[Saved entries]
_ _ _ _ _ _ _

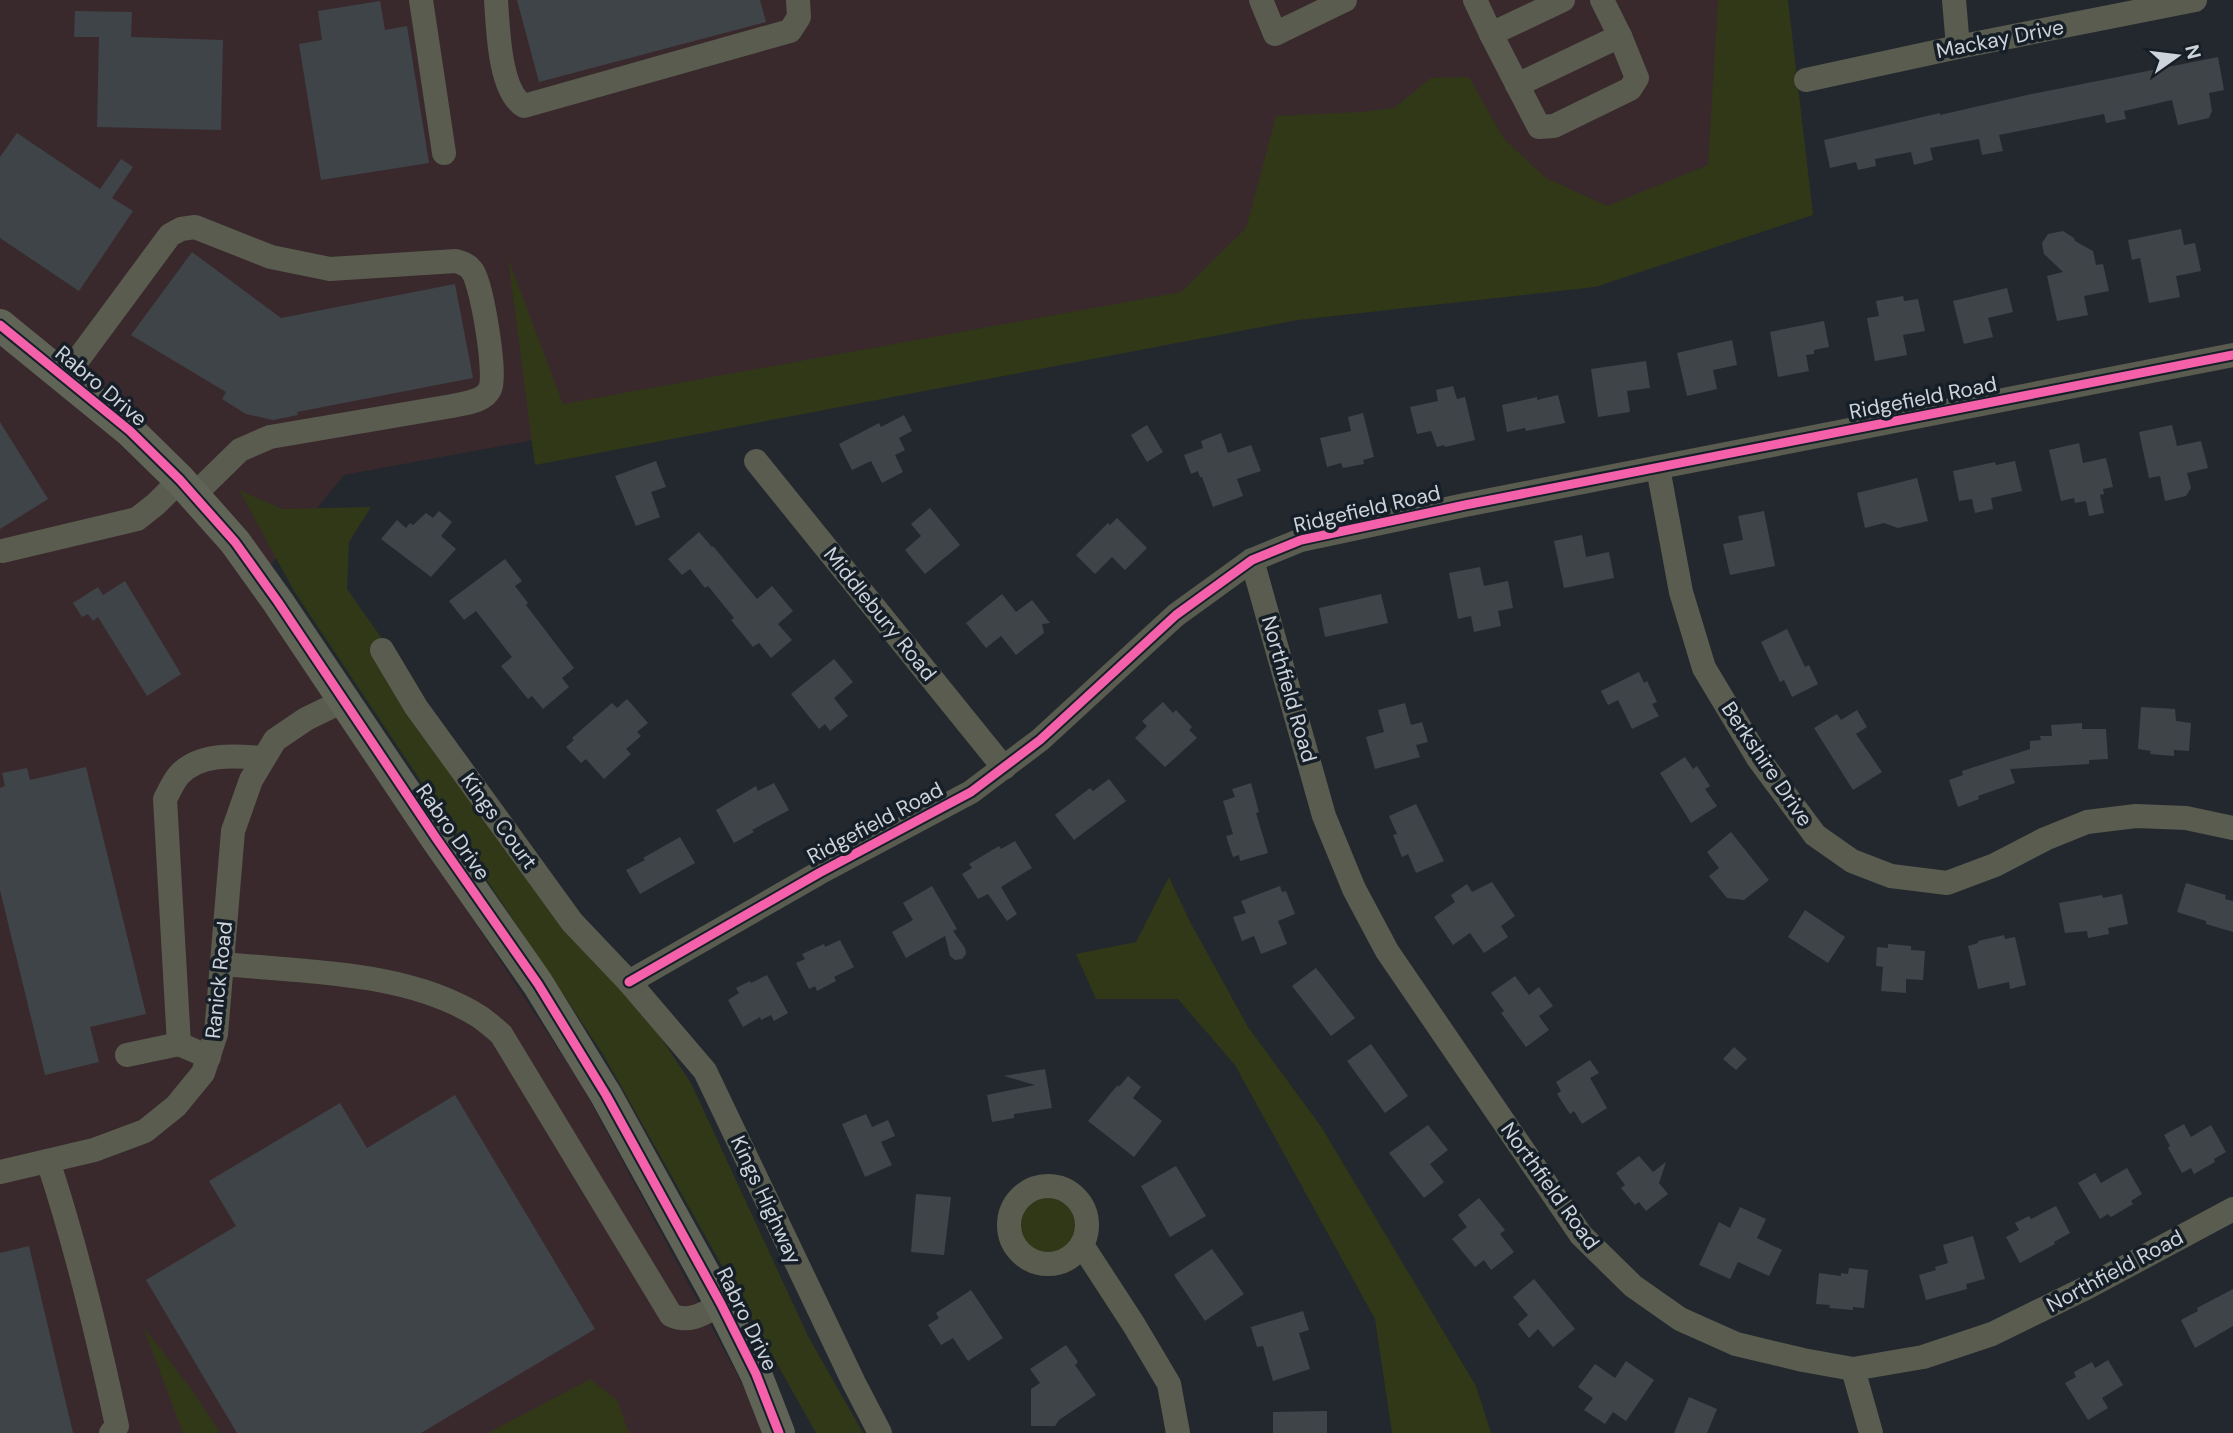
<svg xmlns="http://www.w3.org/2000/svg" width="2233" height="1433" viewBox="0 0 2233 1433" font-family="'DM Sans',sans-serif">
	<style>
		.industrial { fill: #39292c }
		.green { fill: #303818 }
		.building { fill: #3f4449 }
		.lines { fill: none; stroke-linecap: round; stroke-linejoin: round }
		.minor { stroke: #595c4f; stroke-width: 24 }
		.major { stroke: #606457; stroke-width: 32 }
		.cycleway-casing { stroke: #161f28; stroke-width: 13 }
		.cycleway { stroke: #f560ab; stroke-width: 9 }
		.labels { text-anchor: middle; stroke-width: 7; stroke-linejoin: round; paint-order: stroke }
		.street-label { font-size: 21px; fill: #cdd3da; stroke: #161f28 }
	</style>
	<rect width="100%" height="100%" fill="#23282e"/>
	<polygon class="industrial" points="0,0 1738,0 1751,215 344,475 254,585 581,1084 750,1398 762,1433 0,1433"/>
	<g class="green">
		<polygon points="1718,0 1788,0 1813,215 1595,287 1298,320 535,465 508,258 563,404 1181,292 1246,228 1276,116 1360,112 1394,108 1431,78 1469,77 1504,139 1546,178 1607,206 1708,165"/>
		<polygon points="239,490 282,509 371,507 349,542 347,589 611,963 691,1083 808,1336 863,1433 816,1433 603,1054 294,591"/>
		<polygon points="1169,877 1189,920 1248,1027 1322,1128 1476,1386 1491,1433 1392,1433 1375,1319 1235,1065 1178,999 1096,999 1076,954 1136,942"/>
		<circle cx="1047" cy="1225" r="33"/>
		<polygon points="143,1326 194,1393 220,1433 183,1433"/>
		<polygon points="590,1379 617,1400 629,1433 488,1433"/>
	</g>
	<g class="building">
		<polygon points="517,0 760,0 766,22 539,82"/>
		<polygon points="380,1 385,30 407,26 429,163 321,180 299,44 322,40 318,11"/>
		<polygon points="75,11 132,12 131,37 223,40 221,130 97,127 99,37 74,37"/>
		<polygon points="2218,57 2224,90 2209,93 2212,111 2209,118 2178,125 2172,100 2124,111 2126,119 2106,123 2104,114 1999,135 2003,151 1982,155 1979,139 1930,148 1933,160 1914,165 1911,152 1875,159 1876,166 1858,170 1856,162 1830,168 1824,140 1940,113 1940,115 2027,95"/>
		<polygon points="17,133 100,189 121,159 133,167 112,198 133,211 79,291 0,238 0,157"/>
		<polygon points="2181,229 2184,245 2195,243 2201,271 2176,276 2180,297 2149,303 2140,258 2132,260 2128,240"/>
		<polygon points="2063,231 2074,238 2075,241 2093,251 2096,265 2103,264 2109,291 2084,296 2088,315 2057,321 2047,276 2063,272 2044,254 2042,243 2048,234"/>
		<polygon points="192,252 281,318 455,284 473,378 297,412 298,415 273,420 246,414 222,399 226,392 131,335"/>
		<polygon points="2007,288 2013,312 1988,318 1993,337 1964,344 1953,301"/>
		<polygon points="1903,296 1904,301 1918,299 1925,331 1903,335 1907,355 1875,361 1867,318 1879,316 1876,301"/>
		<polygon points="1824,321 1829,347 1814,350 1814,354 1806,355 1809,371 1778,377 1770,332"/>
		<polygon points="1732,340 1737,365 1713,370 1717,389 1687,396 1677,353"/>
		<polygon points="1646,361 1650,388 1627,391 1630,412 1598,417 1591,369"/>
		<polygon points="1453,386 1457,399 1465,397 1475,440 1445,447 1444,445 1437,447 1431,431 1417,434 1410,407 1438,401 1436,390"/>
		<polygon points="1558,395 1565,423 1526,431 1525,428 1507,432 1502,405 1537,397 1537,400"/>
		<polygon points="1363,413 1374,457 1363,460 1364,464 1343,468 1341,463 1327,467 1320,438 1351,431 1348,417"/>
		<polygon points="904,415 912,431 899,438 905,450 895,455 903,472 882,483 871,461 852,470 839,444 879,423 881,427"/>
		<polygon points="0,422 48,499 0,529"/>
		<polygon points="1147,425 1163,452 1147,462 1131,435"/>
		<polygon points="2172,425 2177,446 2201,441 2208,468 2187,473 2191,488 2186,496 2165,501 2160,476 2149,478 2139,432"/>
		<polygon points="1221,433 1228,453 1251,445 1261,471 1237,479 1243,496 1213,507 1202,477 1200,477 1198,471 1191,474 1184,455 1203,448 1201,441"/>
		<polygon points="2079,443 2083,463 2106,458 2113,487 2103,489 2104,494 2100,495 2104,513 2089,516 2086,501 2075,503 2074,498 2061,501 2049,450"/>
		<polygon points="656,461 666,487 651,492 660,517 636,526 615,476"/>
		<polygon points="2015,461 2022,491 1991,498 1993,509 1975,513 1972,499 1959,501 1953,471 1995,462 1996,465"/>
		<polygon points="1917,478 1928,521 1898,528 1884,523 1865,528 1857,493"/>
		<polygon points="930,508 960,545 925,574 905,550 921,536 911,524"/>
		<polygon points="439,511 452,522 441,536 456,549 431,577 381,539 397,520 406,528 410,523 413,525 426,513 433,518"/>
		<polygon points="1764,511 1775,566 1730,575 1723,544 1743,540 1738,516"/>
		<polygon points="1117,518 1147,548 1125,570 1112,557 1095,574 1076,555 1108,523 1110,525"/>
		<polygon points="699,532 712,547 713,546 757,599 772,586 793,611 778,624 792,640 771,658 759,643 753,647 731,620 734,618 708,586 705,588 690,569 682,575 668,559"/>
		<polygon points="1582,535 1586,557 1609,552 1614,578 1564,588 1554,541"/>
		<polygon points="505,559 522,581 515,586 528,603 526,605 574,668 562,678 569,687 543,709 532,696 528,699 501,666 512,657 476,611 464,620 449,601"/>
		<polygon points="1480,567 1484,586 1508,581 1513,608 1498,611 1501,626 1474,632 1471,616 1458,619 1449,573"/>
		<polygon points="125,581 181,674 147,696 98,617 93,621 88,614 82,617 73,603 98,587 103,595"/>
		<polygon points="1002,594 1016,612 1032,600 1050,623 1042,624 1044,633 1016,655 1001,636 986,648 966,623"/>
		<polygon points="1381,594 1388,623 1325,637 1319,608"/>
		<polygon points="1787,629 1805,667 1809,665 1818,684 1792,697 1784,680 1780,682 1761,642"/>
		<polygon points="834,659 853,682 834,698 848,716 830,731 825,724 819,729 791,694"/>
		<polygon points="1639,672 1644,683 1647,681 1657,702 1652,704 1659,716 1632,729 1618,700 1608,705 1601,691"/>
		<polygon points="627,699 648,723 637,732 641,736 626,749 631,754 604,779 586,759 581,763 566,747 574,740 572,738 612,703 617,708"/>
		<polygon points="1163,702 1173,713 1176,710 1192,727 1189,730 1197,738 1165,767 1135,738 1147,726 1142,721"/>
		<polygon points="1405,703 1411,725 1422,722 1428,742 1416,745 1420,757 1375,769 1366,737 1384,732 1378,710"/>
		<polygon points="2141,707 2175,709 2176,721 2191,723 2189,751 2174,750 2174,756 2150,754 2151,751 2138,749"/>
		<polygon points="1857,710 1867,727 1856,734 1882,772 1853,790 1814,728 1837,714 1841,720"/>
		<polygon points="2082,723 2082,729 2106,729 2108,759 2089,760 2089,764 2010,769 2015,783 1978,796 1979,799 1958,807 1949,780 1963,775 1962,771 2030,749 2030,741 2041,740 2040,736 2052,736 2051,725"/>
		<polygon points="1685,757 1693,769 1697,766 1710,786 1705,789 1717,806 1691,823 1660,773"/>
		<polygon points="86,767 146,1014 90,1027 99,1062 45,1075 0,890 0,788 5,786 2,773 27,768 30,780"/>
		<polygon points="1109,779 1126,801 1074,840 1055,815 1090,788 1093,791"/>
		<polygon points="774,783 789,810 752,830 754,832 734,843 716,810 756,786 758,791"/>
		<polygon points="1251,783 1259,812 1256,813 1268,853 1240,861 1239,855 1233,857 1226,836 1233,834 1223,801 1235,797 1232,789"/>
		<polygon points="1416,804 1444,861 1416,873 1408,854 1402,857 1393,835 1397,834 1389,816"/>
		<polygon points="1731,832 1769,880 1744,900 1727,898 1709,876 1719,868 1707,852"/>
		<polygon points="680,837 695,863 640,894 626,870 645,860 643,858"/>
		<polygon points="1015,841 1032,868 1001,887 1017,914 1007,921 988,894 978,899 962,874 972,868 969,864 999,846 1001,849"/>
		<polygon points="1492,882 1515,916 1501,926 1508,937 1484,953 1470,933 1453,945 1434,917 1455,902 1451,895 1467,884 1472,892"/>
		<polygon points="2186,883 2226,895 2225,899 2233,901 2233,932 2206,924 2206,921 2177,912"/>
		<polygon points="932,886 957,929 953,931 965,948 966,954 962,959 955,960 950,956 945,936 906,958 892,932 913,920 903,903"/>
		<polygon points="1280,886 1282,892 1286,891 1295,914 1278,921 1287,944 1261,954 1254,936 1242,941 1233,917 1246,913 1241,901"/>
		<polygon points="2122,894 2128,924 2108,928 2109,934 2088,938 2087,931 2065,933 2059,903 2102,895 2103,898"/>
		<polygon points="1805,910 1845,937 1828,963 1788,937"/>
		<polygon points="2004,935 2005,939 2015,937 2026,985 2010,989 2009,982 1978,989 1968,946 1978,943 1978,941"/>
		<polygon points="840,940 854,967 834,977 836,981 817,991 815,986 809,989 796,963 805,959 802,954 824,944 825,947"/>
		<polygon points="1888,944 1911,946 1911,950 1925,951 1923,980 1906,979 1906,993 1881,991 1883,967 1876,966 1877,947 1888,948"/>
		<polygon points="1316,968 1355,1018 1331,1036 1292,986"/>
		<polygon points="767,975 788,1013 774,1021 771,1015 761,1020 760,1017 743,1027 728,1000 739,993 736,988 750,981 751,983"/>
		<polygon points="1515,976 1529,995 1539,987 1553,1006 1539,1016 1549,1030 1526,1047 1501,1013 1504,1011 1491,993"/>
		<polygon points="1371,1044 1408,1096 1385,1113 1347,1061"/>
		<polygon points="1734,1047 1747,1059 1736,1070 1723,1059"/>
		<polygon points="1590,1060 1599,1073 1590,1078 1607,1108 1582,1124 1574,1111 1570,1114 1557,1094 1561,1091 1556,1082"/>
		<polygon points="1045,1069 1052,1108 1014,1114 1014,1118 992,1122 987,1095 1035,1085 1004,1076"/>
		<polygon points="1128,1076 1141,1087 1133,1098 1162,1121 1134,1157 1088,1121 1111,1093 1118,1085 1119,1087"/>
		<polygon points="455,1095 595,1329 421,1433 237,1433 146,1280 236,1226 209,1181 340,1103 367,1148"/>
		<polygon points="866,1114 872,1127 888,1120 895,1136 881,1142 892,1165 865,1177 842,1124"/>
		<polygon points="2184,1124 2191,1137 2211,1125 2226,1152 2214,1159 2215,1162 2194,1174 2191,1168 2182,1173 2168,1148 2170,1146 2164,1135"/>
		<polygon points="1428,1125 1448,1150 1430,1164 1444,1182 1424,1198 1389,1153"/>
		<polygon points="1639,1156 1653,1172 1666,1162 1659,1183 1668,1194 1646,1211 1639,1202 1635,1205 1621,1188 1625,1185 1616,1173"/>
		<polygon points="1176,1166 1206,1216 1170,1237 1141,1186"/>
		<polygon points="2127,1168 2142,1194 2131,1201 2133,1204 2111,1217 2108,1214 2100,1219 2078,1183 2095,1173 2101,1183"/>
		<polygon points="916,1194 951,1197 944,1255 911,1252"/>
		<polygon points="1479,1198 1505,1230 1500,1234 1514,1252 1491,1270 1484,1260 1475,1267 1452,1239 1467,1227 1458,1215"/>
		<polygon points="2056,1206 2070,1233 2054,1242 2055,1244 2020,1263 2006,1237 2019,1230 2015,1223 2029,1216 2031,1219"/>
		<polygon points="1740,1207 1766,1219 1757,1238 1782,1250 1769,1276 1738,1262 1730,1279 1699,1265 1719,1222 1730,1228"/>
		<polygon points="1973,1236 1985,1279 1966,1284 1967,1289 1926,1300 1919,1275 1936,1270 1935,1267 1948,1263 1943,1245"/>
		<polygon points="29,1246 73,1433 0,1433 0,1253"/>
		<polygon points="1212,1249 1244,1294 1205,1321 1174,1275"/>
		<polygon points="1849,1268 1868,1270 1864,1308 1853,1307 1853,1310 1829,1308 1830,1305 1816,1304 1819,1273 1841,1276 1841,1273 1848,1274"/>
		<polygon points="1534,1279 1575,1329 1553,1347 1538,1329 1529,1338 1518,1324 1528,1315 1513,1297"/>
		<polygon points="2233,1289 2233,1326 2195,1348 2181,1320 2198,1311 2197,1308"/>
		<polygon points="971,1290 1003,1338 968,1361 953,1338 941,1345 928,1325 939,1318 936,1313"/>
		<polygon points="1303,1311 1309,1330 1299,1333 1310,1369 1273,1381 1263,1346 1257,1347 1251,1327"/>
		<polygon points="1066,1345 1078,1362 1075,1365 1096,1395 1059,1420 1055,1426 1031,1426 1031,1389 1040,1383 1030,1369"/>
		<polygon points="2108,1360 2123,1385 2102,1398 2108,1408 2088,1420 2065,1383 2076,1377 2074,1372 2092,1362 2095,1368"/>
		<polygon points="1626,1361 1654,1380 1626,1421 1613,1412 1605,1424 1584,1410 1593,1398 1578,1387 1595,1364 1615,1378"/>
		<polygon points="1689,1397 1717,1409 1707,1433 1674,1433"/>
		<polygon points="1327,1411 1327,1433 1273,1433 1273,1412"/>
	</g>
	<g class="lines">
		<g class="minor">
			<polyline points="421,0 444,153"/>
			<path d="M496 0C498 27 499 91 524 106L790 31 799 17 798 0"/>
			<polyline points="1261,0 1275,34 1345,0"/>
			<polyline points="1475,0 1491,34 1563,0"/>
			<polyline points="1954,0 1958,47"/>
			<polyline points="1491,34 1539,127 1554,126 1630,89 1637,78 1620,36 1602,0"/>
			<polyline points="1806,80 1958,47 2195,0"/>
			<polyline points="1517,85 1620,36"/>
			<path d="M65 377 170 235 181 229 195 227 271 257 330 269 456 261C463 263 469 265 473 272 482 287 497 374 490 389 484 402 465 403 452 406L270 437 240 450 194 495"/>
			<polyline points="756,461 1004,768"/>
			<polyline points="1658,468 1681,592 1704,668 1758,758 1815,835 1852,861 1891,876 1947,883 1995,865 2045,839 2087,822 2136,816 2186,818 2233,828"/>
			<polyline points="2,551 137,519 156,504 180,480"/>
			<polyline points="1252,560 1324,816 1354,889 1387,951 1581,1235 1633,1286 1680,1319 1736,1344 1803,1360 1853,1369 1923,1357 1992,1334 2088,1287 2233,1209"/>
			<polyline points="382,650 416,707 572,922 629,982 705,1071 854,1383 880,1433"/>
			<path d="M223 964C305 972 409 971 480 1017 487 1022 494 1028 501 1034L671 1315C689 1324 705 1313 721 1304"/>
			<polyline points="629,982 819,873 971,792 1040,740 1176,615 1252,560 1301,540 1465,505 2233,355"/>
			<polyline points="127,1055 179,1044"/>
			<path d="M209 1057 179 1044 165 799C169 792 173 782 179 775 200 752 237 756 264 758"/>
			<path d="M48 1161C77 1248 98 1337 117 1426L111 1433"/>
			<polyline points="0,1172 94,1150 145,1131 176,1106 203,1073 216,1034 233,831 251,780 275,740 306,719 343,701"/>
			<circle cx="1048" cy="1225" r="39"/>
			<polyline points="1082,1245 1134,1325 1169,1384 1178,1433"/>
			<polyline points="1853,1369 1871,1433"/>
		</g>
		<polyline class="major" points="0,325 130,431 180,480 235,542 278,602 436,838 538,984 606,1095 721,1304 756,1374 779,1433"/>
		<g class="cycleway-casing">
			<g id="cycleway">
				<polyline points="0,325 130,431 180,480 235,542 278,602 436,838 538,984 606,1095 721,1304 756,1374 779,1433"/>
				<polyline points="629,982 819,873 971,792 1040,740 1176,615 1252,560 1301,540 1465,505 2233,355"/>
			</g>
		</g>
		<use href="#cycleway" class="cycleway"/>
	</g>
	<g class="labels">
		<g class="street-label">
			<text transform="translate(2000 39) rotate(-11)" y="7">Mackay Drive</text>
			<text transform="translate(101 386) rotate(40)" y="7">Rabro Drive</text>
			<text transform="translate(1923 398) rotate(-11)" y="7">Ridgefield Road</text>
			<text transform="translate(1367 509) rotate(-13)" y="7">Ridgefield Road</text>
			<text transform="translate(880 614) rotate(51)" y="7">Middlebury Road</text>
			<text transform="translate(1289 689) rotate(74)" y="7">Northfield Road</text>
			<text transform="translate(1767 764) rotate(56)" y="7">Berkshire Drive</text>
			<text transform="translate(499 821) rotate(54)" y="7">Kings Court</text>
			<text transform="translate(875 823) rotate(-28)" y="7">Ridgefield Road</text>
			<text transform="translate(453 832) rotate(55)" y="7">Rabro Drive</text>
			<text transform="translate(219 980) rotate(-84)" y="7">Ranick Road</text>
			<text transform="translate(1550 1186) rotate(54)" y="7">Northfield Road</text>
			<text transform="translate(766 1200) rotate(65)" y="7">Kings Highway</text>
			<text transform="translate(2115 1271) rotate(-28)" y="7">Northfield Road</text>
			<text transform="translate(747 1319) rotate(64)" y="7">Rabro Drive</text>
		</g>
	</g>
	<g transform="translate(2177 56) rotate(76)" stroke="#161f28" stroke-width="5" paint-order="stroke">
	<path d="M0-5L12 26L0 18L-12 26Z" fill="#cdd3da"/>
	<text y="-10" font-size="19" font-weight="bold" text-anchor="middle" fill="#cdd3da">N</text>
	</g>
</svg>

_ _ _ _ _ _ _

_REQUIREMENT_
Go through the entries above and copy every line containing "lines".

_SOLUTION TO THIS EXERCISE_
		.lines { fill: none; stroke-linecap: round; stroke-linejoin: round }
	<g class="lines">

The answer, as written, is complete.